This is from a fellow I knew in college in the 1950s. I probably won't look up the references, but thought someone might be interested...
This morning I heard a fascinating talk from one of Emory's stars ( as a teacher as well as a scholar), Robert N. McCauley. He spoke for an hour and a half to our Emeritus College. Bob is the W. R. Kenan University Professor, and also professor of philosophy, psychology, religion, and anthropology. He founded and spent about a decade leading Emory's "Center for Mind, Brain and Culture," something like the Committee on Social Thought, but with more science (cognitive psychology). After college he came to the Divinity School at the U. of Chicago., where he got an M.A. He then earned a Ph.D in philosophy. Recently emeritus, I think he spent his entire career at Emory.

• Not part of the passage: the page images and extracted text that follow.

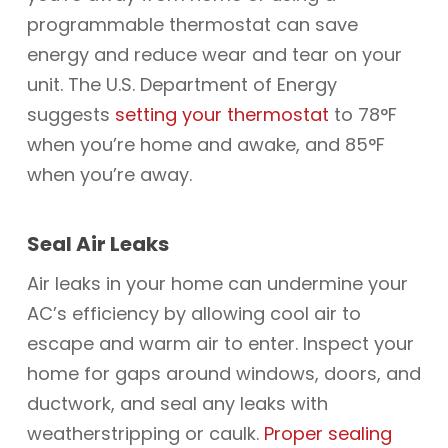
programmable thermostat can save
energy and reduce wear and tear on your
unit. The U.S. Department of Energy
suggests
setting your thermostat
to 78°F
when you’re home and awake, and 85°F
when you’re away.
Seal Air Leaks
Air leaks in your home can undermine your
AC’s efficiency by allowing cool air to
escape and warm air to enter. Inspect your
home for gaps around windows, doors, and
ductwork, and seal any leaks with
weatherstripping or caulk.
Proper sealing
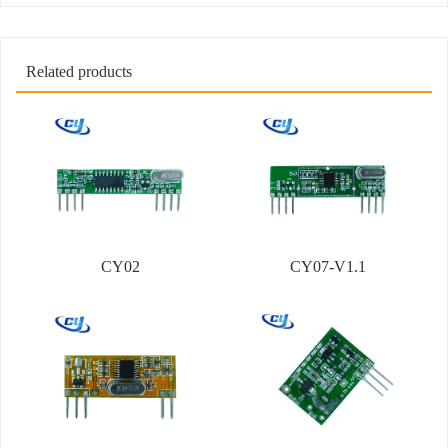
Related products
CY02
CY07-V1.1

His talk today was about two of his recent books: Why Religion is Natural and Science is Not (2011) and Hearing Voices and Other Matters of the Mind: What Religion can Teach Us about Mental Disorders (2020). More specifically, he spoke at length about the connection between religion and obsessive-compulsive disorders. It is not a causal relationship: neither causes the other, both are what he calls "maturationally natural" developments. This includes all kinds of things that we seem to be programmed for: the ability and inclination to walk, to talk, to recognize faces (there is a medical term for the few folks who cannot recognize faces), to avoid dangers and contaminations. Whatever else they are, both religious behaviors and obsessive-compulsive behaviors are largely involuntary strategies to relieve recurring anxieties. These behaviors tend to be long lasting and repetitive; whatever relief these strategies provide for such anxieties is temporary. These strategies are "ritualistic" and must be repeated over and over again for relief. Thus the Puritans never stopped worrying about sin (and Howard Hughes never stopped washing his hands).
P.S.
As for Jim's reference for the Shellenberger interview, I kept thinking that while he seemed to have perceived the flaws in the progressive agenda, what he finally noticed was easily predictable from the beginning to anyone with mature judgment. I felt it was as if he were too late in realizing the dangers. His thinking seems to exemplify the old warning -- "He who does not know history is doomed to repeat it".